Ban pesticides linked to bee deaths, say British MPs

BBC News reports: The UK government should suspend the use of a number of pesticides linked to the deaths of bees, a committee of MPs has said.

Members of the Commons Environmental Audit Committee are calling for a moratorium on the use of sprays containing neonicotinoids.

Britain has refused to back an EU ban on these chemicals saying their impact on bees is unclear.

But MPs say this is an “extraordinarily complacent” approach.

Wild species such as honey bees are said by researchers to be responsible for pollinating around one-third of the world’s crop production.

In their report, MPs say that two-thirds of these species have suffered population declines in the UK.

They argue that a “growing body of peer-reviewed research” points the finger at a group of pesticides called neonicotinoids. [Continue reading…]

On March 28, Agri-View reported: Last week, a year after groups formally petitioned the U.S. Environmental Protection Agency (EPA), four beekeepers and five environmental and consumer groups filed a lawsuit in Federal District Court against the agency for its failure to protect pollinators from pesticides. The coalition, represented by attorneys for the Center for Food Safety (CFS), seeks suspension of the registrations of insecticides that have repeatedly been identified as highly toxic to honey bees, clear causes of major bee kills and significant contributors to the devastating ongoing mortality of bees known as colony collapse disorder (CCD). The suit challenges EPA’s ongoing handling of the pesticides as well as the agency’s practice of “conditional registration” and labeling deficiencies.

“America’s beekeepers cannot survive for long with the toxic environment EPA has supported. Bee-toxic pesticides in dozens of widely used products, on top of many other stresses our industry faces, are killing our bees and threatening our livelihoods,” said plaintiff Steve Ellis, a Minnesota and California beekeeper. “Our country depends on bees for crop pollination and honey production. It’s time for EPA to recognize the value of bees to our food system and agricultural economy.”

On March 29, The Guardian reported: Widely used pesticides have been found in new research to block a part of the brain that bees use for learning, rendering some of them unable to perform the essential task of associating scents with food. Bees exposed to two kinds of pesticide were slower to learn or completely forgot links between floral scents and nectar.

These effects could make it harder for bees to forage among flowers for food, thereby threatening their survival and reducing the pollination of crops and wild plants.

The findings add to existing research that neonicotinoid pesticides are contributing to the decline in bee populations.

It has also been revealed that a separate government field study on the impact of the pesticides on bees was seriously compromised by contamination because the chemicals are so widespread in the environment.

The government put the field study at the heart of the UK’s resistance to a Europe-wide ban on the controversial pesticides earlier this month.
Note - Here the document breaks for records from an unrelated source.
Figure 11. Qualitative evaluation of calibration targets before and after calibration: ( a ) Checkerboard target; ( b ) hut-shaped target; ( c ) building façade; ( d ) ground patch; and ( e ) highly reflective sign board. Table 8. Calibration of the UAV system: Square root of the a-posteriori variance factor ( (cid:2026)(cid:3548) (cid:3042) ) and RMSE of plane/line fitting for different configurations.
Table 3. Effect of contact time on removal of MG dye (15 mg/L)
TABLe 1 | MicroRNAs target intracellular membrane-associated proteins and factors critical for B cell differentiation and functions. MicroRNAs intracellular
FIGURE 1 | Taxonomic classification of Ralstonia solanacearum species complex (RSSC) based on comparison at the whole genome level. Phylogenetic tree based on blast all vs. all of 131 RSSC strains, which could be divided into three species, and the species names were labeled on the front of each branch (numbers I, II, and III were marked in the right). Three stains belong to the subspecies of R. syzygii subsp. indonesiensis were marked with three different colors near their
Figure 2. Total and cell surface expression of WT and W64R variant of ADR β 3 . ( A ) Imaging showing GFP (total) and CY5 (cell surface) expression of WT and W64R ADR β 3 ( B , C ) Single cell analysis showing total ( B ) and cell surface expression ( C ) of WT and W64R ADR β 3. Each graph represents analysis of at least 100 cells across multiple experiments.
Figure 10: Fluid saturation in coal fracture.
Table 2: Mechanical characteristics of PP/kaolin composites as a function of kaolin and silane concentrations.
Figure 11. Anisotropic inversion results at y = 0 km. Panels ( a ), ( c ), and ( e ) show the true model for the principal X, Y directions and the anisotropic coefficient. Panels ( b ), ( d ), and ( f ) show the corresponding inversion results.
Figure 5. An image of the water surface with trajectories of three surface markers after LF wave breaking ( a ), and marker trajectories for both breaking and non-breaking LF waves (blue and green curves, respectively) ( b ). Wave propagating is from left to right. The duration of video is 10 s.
The UK was one of nine out of 27 member states that opposed suspending some uses of the insecticides across the EU, after environment secretary Owen Paterson said, “I have asked the EC to wait for the results of our field trials, rather than rushing to a decision”. On Wednesday, his department said more field research was needed.

The new findings on the effect of pesticides on bee brains showed that within 20 minutes of exposure to neonicotinoids the neurons in the major learning centre of the brain stopped firing. Christopher Connolly at the University of Dundee, who led the peer-reviewed work published in the online journal Nature Communications, said it was the first to show the pesticides had a direct impact on pollinator brain physiology.